On Wed, May 03, 2023 at 08:45:39AM -0500, Scott Cheloha wrote:
> On Tue, Apr 11, 2023 at 09:28:31AM +0200, Sebastien Marie wrote:
>
> > One place where I needed to cheat a bit is at moncontrol(0) call in
> > _mcleanup()
> > function.
> >
> > moncontrol(0) will stop profiling (change the state to GMON_PROF_OFF), and
> > it is
> > calling profil(2) to disable program counter profiling. _mcleanup() is the
> > atexit(3) handler.
> >
> > Instead of changing pledge(2) permission for profil(2) (which could go deep
> > in
> > the kernel to change the clockrate with setstatclockrate()), I just assumed
> > that
> > it isn't necessary to disable it here: we are in atexit(3), so the process
> > is
> > about to call _exit(2), and the kernel will stop the profiling itself if
> > still
> > running.
>
> This is an acceptable workaround if you are using moncontrol(3).
> profil(2) is set up before main() and the teardown is transparent to
> the process.
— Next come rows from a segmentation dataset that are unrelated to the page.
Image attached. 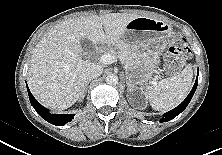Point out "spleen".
Instances as JSON below:
<instances>
[{
    "mask_svg": "<svg viewBox=\"0 0 222 155\" xmlns=\"http://www.w3.org/2000/svg\"><path fill=\"white\" fill-rule=\"evenodd\" d=\"M192 79V66L187 65L180 74L147 86L146 95L152 108L167 111L179 105L188 95Z\"/></svg>",
    "mask_w": 222,
    "mask_h": 155,
    "instance_id": "1",
    "label": "spleen"
}]
</instances>
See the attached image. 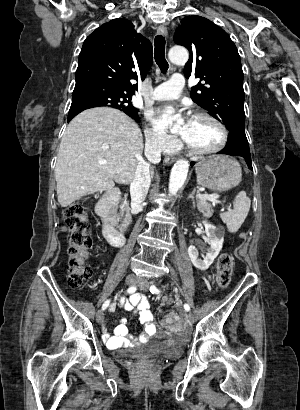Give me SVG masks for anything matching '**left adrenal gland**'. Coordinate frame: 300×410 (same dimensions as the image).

We can probably neglect to turn profil(2) off.
>
> If you wanted to be *really* safe you could remove the write
> permissions from the profil(2) buffer with mprotect(2) during
> _mcleanup(). This would prevent the kernel from racing with you.
>
> On the other hand, it would be really nice if profil(2) could fit into
> the "stdio" pledge(2) promise. I don't quite know what the
> implications of that would be.
>
> profil(2) tells the kernel: write sample data at *this* address.
> Later, if that piece of memory is not readable and writable by the
> calling process, the copyin(9) or copyout(9) will fail when the thread
> is returning from the clock interrupt and profil(2) is quietly
> disabled for the process.
>
> Is that set of actions a security concern? Sorry if that's a dumb
> question.
>
> It seems like the process is basically just operating on its own
> memory, but maybe it violates the spirit of the "stdio" promise?
>
I didn't change profil(2) regarding pledge(2) as I basically doesn't understand
the underline kernel code (which is a very good reason for me). All I saw is it
is playing which {start,stop}profclock(9) which is going deep in the kernel,
and
regulary write in user supplied memory address.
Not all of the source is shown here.